Record extracts section start
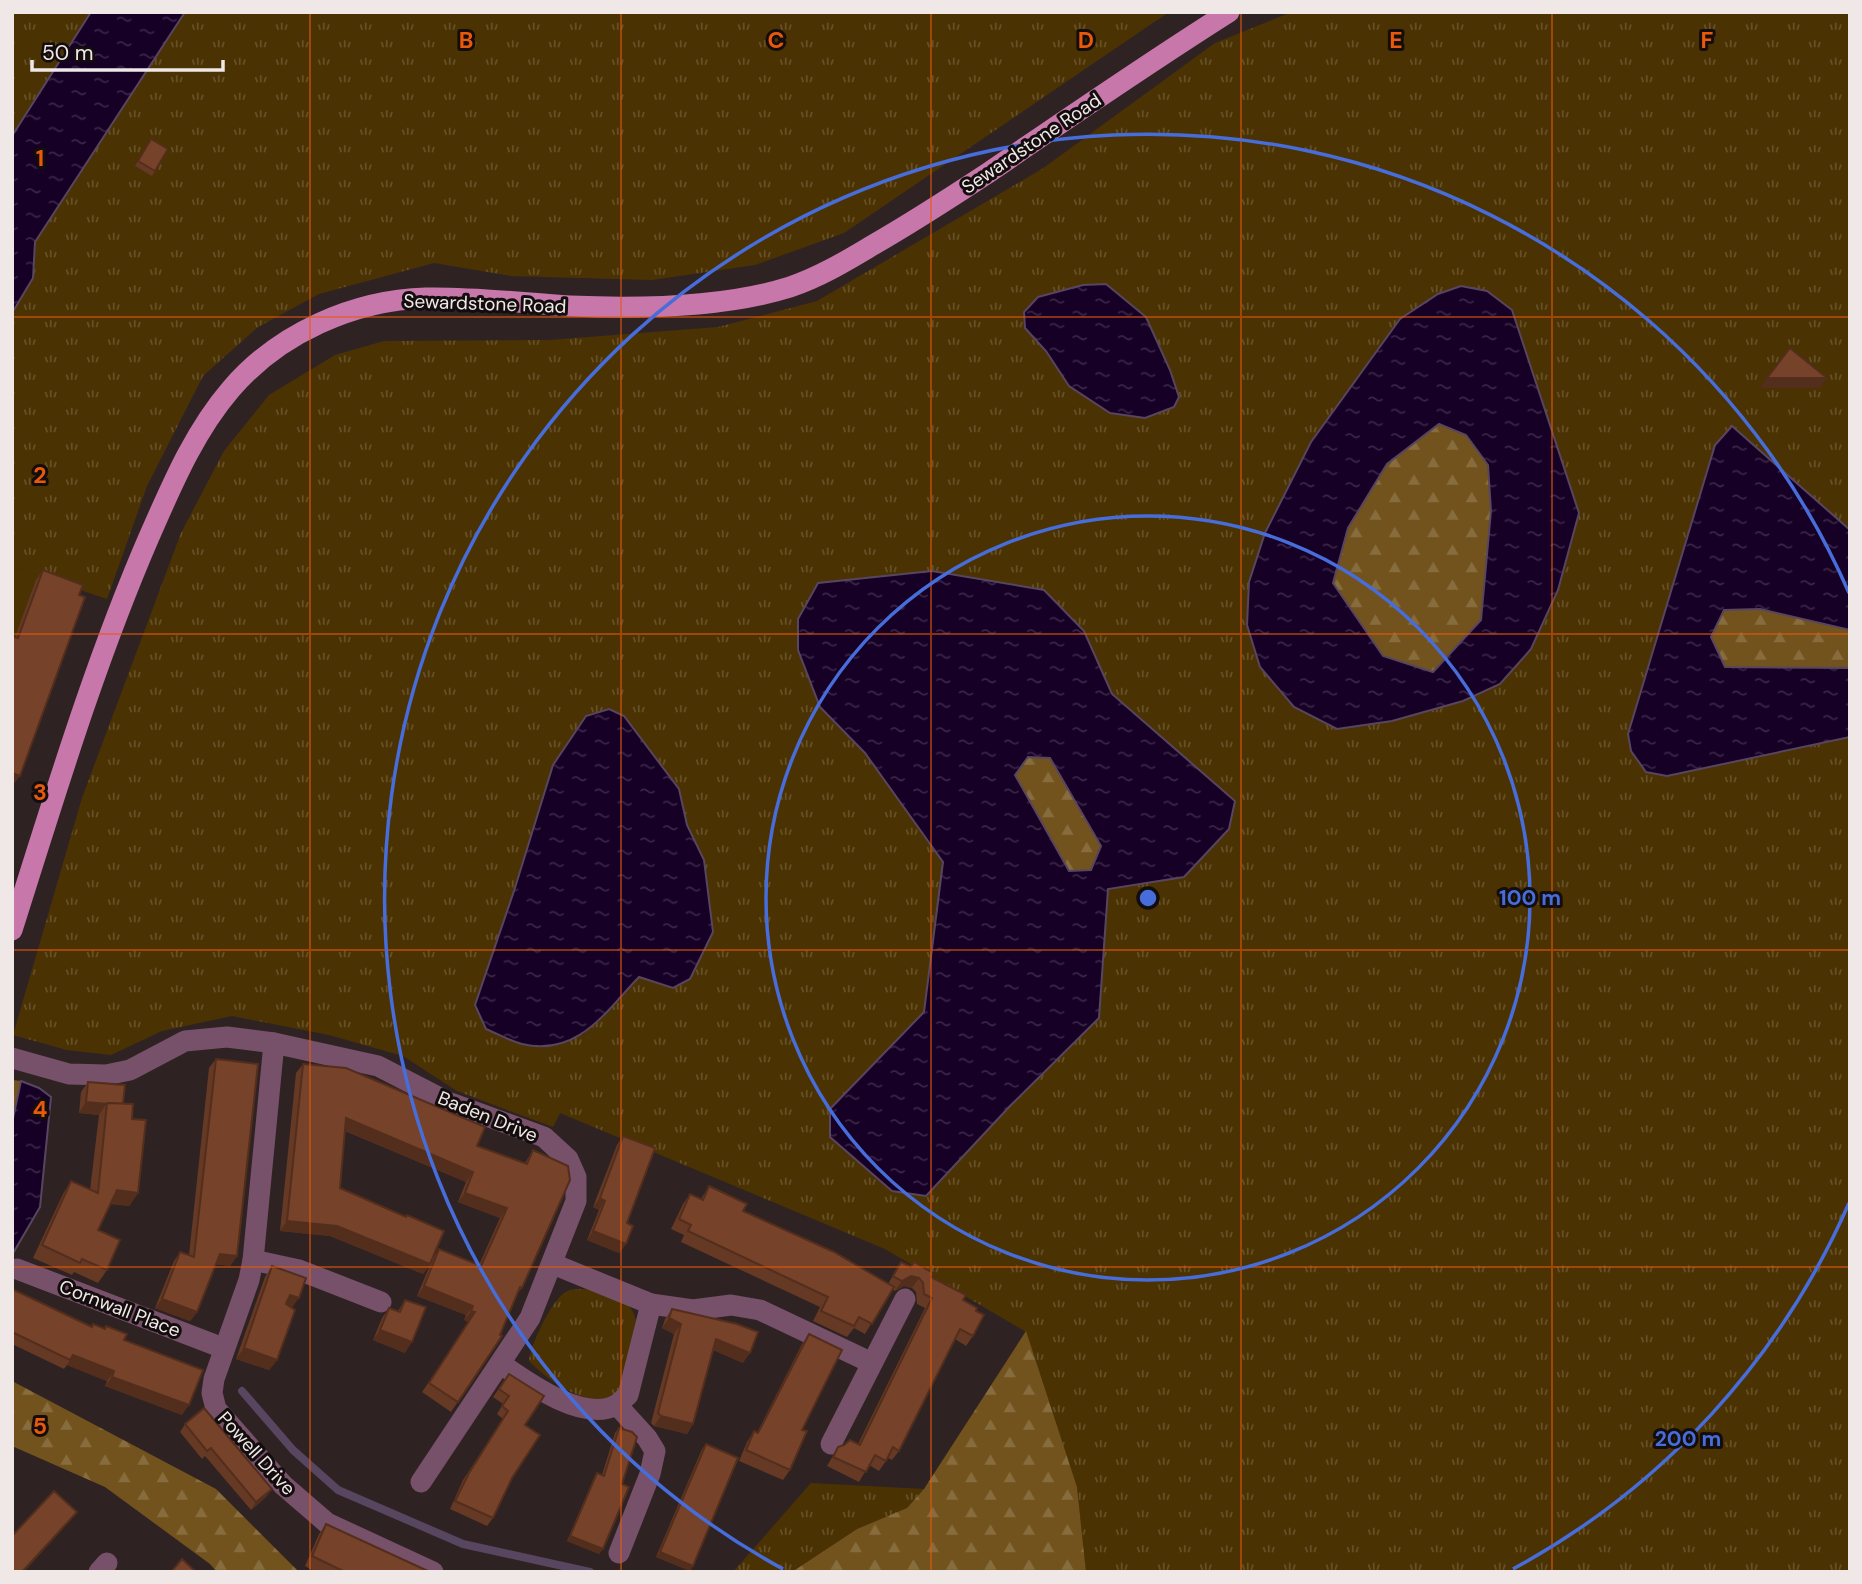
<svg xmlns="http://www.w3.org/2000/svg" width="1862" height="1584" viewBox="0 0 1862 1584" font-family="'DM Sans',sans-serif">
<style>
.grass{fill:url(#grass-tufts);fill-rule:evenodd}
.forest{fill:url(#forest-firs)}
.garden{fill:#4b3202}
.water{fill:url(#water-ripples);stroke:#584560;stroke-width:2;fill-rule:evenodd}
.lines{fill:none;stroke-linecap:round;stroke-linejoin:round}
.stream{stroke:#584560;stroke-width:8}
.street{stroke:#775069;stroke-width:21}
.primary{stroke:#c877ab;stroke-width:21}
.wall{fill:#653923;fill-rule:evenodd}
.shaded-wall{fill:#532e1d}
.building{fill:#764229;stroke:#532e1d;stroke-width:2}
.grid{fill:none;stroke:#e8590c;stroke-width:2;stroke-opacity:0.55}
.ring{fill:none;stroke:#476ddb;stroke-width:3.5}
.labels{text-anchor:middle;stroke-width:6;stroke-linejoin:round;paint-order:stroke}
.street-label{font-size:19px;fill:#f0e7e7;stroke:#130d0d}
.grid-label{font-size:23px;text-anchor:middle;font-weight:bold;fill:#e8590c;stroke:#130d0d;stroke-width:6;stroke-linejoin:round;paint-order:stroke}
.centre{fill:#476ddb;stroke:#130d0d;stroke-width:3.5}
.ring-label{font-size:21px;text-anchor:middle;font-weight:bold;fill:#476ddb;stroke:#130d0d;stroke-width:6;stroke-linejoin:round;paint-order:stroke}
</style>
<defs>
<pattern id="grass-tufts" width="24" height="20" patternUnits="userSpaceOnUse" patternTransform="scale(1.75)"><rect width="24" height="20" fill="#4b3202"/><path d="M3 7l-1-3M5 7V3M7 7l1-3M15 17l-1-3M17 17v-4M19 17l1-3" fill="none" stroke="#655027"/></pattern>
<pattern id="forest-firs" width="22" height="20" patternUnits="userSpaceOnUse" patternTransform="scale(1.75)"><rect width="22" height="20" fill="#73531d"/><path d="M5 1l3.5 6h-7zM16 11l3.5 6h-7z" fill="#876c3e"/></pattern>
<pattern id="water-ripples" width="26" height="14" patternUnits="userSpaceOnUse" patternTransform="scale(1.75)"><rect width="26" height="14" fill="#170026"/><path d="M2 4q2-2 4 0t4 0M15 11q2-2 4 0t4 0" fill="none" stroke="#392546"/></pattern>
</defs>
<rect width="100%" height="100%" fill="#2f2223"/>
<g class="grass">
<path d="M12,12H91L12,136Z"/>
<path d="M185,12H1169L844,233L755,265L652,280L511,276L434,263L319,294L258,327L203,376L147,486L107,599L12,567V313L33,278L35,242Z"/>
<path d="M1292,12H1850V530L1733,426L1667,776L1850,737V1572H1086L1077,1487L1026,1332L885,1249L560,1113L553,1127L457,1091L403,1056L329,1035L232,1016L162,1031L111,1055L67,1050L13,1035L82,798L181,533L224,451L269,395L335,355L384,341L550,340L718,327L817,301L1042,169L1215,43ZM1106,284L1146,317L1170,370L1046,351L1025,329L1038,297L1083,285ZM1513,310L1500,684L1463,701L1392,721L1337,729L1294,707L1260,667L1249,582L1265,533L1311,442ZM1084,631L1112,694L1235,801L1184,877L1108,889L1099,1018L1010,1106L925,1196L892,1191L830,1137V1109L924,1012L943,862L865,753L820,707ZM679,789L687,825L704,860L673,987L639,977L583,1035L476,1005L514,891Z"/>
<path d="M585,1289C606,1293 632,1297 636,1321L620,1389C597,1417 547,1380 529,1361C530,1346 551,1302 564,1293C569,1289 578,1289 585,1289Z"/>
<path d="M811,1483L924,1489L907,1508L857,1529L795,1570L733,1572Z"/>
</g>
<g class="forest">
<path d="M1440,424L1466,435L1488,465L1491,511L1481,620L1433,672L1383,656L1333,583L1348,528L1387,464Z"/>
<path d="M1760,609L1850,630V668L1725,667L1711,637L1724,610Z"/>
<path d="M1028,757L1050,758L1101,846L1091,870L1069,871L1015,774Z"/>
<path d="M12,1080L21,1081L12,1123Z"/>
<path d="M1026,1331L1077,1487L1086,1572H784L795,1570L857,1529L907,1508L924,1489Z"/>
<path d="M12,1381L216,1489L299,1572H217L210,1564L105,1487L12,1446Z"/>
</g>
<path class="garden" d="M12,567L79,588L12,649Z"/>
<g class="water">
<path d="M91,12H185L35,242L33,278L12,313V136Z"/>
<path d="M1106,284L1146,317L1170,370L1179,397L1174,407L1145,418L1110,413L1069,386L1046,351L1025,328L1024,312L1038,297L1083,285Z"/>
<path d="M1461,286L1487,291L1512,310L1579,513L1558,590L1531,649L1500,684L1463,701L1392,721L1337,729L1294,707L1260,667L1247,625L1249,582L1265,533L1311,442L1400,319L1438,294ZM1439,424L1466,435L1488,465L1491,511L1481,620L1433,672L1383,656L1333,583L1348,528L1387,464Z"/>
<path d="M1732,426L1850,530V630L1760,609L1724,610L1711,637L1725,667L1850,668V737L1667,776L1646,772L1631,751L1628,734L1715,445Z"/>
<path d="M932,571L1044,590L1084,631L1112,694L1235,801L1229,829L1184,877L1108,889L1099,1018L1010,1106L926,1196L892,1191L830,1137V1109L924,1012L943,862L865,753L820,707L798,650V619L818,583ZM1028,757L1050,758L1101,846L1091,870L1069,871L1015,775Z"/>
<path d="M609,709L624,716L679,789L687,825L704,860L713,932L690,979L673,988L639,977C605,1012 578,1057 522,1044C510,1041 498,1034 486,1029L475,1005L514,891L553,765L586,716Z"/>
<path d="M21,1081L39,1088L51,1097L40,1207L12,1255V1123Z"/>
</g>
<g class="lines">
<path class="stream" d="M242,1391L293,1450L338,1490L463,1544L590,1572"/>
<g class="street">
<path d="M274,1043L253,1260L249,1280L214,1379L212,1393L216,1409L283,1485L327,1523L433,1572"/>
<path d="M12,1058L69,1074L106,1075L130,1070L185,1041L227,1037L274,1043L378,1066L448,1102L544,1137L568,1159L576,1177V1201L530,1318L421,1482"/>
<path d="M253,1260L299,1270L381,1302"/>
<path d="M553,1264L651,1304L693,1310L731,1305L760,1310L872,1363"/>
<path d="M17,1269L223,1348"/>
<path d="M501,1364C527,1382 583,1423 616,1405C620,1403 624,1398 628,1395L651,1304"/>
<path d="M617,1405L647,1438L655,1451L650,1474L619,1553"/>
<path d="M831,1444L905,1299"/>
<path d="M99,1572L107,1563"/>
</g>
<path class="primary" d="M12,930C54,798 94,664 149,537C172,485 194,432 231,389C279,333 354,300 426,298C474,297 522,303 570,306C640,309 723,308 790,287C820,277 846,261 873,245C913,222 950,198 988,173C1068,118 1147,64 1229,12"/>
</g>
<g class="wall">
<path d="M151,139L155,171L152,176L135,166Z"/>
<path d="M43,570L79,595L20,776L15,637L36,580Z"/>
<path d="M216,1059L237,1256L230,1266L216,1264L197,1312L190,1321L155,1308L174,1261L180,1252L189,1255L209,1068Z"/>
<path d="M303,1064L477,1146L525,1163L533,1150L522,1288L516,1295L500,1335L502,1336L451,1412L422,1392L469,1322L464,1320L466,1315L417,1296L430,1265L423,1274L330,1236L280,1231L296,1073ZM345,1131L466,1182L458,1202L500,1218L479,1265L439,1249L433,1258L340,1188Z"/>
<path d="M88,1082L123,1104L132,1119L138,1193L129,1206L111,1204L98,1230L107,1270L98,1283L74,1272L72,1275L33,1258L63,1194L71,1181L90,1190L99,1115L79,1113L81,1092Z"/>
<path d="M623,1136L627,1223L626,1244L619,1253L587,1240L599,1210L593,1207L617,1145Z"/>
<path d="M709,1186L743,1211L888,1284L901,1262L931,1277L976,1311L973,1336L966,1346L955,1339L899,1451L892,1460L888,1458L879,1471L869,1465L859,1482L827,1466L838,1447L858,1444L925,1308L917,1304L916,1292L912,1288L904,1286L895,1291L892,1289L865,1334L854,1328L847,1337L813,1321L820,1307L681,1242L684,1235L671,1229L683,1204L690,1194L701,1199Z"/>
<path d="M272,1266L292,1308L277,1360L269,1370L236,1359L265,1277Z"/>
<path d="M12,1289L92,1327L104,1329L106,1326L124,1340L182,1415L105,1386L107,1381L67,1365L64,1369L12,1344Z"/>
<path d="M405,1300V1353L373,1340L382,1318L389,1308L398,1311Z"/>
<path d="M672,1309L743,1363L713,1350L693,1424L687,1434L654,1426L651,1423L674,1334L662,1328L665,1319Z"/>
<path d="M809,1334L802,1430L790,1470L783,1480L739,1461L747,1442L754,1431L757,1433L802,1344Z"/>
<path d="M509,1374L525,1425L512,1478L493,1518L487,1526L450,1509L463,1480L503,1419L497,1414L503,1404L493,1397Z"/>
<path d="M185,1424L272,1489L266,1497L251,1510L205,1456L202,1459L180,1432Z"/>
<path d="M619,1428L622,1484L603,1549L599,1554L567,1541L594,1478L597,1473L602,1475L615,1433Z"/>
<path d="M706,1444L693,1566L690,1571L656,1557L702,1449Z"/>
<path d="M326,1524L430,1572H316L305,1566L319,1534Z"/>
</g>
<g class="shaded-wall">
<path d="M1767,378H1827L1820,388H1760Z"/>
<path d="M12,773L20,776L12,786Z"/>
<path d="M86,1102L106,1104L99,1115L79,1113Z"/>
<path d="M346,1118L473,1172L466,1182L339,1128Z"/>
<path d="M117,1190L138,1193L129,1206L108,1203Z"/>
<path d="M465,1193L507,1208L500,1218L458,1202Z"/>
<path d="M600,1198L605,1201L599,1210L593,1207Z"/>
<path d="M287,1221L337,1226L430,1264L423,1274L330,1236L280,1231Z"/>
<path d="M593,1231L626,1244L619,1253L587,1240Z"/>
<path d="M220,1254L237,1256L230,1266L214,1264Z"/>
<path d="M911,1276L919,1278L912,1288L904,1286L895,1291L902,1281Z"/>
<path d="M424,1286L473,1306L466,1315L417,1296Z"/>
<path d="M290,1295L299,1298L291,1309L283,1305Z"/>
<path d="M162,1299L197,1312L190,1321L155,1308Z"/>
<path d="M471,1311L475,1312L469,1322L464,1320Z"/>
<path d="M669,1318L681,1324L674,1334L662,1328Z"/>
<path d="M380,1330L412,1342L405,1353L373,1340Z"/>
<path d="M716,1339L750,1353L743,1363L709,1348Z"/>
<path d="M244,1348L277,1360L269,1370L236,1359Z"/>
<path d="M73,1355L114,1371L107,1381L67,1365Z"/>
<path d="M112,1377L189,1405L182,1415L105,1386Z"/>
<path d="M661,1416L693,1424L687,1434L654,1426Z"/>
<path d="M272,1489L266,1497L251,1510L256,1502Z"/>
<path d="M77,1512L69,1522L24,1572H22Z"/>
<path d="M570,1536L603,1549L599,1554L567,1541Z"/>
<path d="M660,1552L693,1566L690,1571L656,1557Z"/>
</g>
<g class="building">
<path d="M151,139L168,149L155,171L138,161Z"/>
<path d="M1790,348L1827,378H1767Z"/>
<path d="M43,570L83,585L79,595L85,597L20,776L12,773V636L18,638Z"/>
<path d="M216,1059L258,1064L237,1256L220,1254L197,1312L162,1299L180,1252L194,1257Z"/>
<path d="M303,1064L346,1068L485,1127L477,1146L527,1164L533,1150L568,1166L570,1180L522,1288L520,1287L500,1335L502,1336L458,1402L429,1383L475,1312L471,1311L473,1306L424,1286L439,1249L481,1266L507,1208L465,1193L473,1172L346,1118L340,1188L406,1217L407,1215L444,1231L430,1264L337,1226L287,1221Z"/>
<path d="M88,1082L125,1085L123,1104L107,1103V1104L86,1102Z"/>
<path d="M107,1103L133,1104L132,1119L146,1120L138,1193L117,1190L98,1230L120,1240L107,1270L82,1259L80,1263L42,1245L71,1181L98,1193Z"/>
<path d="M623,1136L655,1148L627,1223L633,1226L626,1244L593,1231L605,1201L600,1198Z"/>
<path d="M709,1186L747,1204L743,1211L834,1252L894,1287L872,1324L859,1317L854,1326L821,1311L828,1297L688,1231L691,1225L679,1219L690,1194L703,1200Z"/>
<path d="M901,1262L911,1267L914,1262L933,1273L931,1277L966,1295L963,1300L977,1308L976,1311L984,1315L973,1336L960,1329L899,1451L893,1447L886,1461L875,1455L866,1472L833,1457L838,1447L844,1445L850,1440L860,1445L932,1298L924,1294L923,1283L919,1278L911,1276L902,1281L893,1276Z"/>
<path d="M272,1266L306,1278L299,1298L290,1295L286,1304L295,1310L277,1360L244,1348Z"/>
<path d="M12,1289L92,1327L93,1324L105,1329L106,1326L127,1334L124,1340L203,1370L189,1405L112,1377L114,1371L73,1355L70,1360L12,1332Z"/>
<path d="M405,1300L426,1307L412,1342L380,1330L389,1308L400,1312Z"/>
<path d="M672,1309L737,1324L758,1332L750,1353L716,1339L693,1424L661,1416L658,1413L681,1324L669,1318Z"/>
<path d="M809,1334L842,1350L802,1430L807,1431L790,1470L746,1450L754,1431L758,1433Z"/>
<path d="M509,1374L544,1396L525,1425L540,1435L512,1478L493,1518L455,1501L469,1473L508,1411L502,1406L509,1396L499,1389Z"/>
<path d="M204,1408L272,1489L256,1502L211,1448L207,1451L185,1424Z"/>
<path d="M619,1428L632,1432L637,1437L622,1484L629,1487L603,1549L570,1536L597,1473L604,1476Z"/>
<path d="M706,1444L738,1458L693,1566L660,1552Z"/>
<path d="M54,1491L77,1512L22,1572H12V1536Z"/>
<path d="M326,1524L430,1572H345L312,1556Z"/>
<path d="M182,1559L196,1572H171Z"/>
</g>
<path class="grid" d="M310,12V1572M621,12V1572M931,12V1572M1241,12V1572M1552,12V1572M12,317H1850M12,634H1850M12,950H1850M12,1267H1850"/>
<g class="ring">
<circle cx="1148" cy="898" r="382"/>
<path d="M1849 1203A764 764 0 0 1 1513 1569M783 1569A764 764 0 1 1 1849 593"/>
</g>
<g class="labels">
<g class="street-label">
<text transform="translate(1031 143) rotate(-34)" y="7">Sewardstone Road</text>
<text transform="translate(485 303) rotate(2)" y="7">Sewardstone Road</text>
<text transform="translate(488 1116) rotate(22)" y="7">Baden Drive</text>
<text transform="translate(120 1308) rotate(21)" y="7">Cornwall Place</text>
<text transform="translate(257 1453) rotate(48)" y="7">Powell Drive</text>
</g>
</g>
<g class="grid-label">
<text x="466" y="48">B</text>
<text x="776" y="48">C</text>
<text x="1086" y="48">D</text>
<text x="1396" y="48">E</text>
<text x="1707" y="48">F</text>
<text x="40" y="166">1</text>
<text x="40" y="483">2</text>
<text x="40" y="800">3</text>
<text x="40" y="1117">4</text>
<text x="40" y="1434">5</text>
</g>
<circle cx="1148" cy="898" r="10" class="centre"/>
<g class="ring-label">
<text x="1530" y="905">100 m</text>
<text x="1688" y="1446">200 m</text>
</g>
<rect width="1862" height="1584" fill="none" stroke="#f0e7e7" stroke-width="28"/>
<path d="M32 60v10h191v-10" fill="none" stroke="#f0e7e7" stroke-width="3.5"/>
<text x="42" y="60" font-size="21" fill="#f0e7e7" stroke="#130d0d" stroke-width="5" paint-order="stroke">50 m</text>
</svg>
Record extracts section end
## Problem requirements
Report each line of the entries where the word "lines" occurs.

## Result below
.lines{fill:none;stroke-linecap:round;stroke-linejoin:round}
<g class="lines">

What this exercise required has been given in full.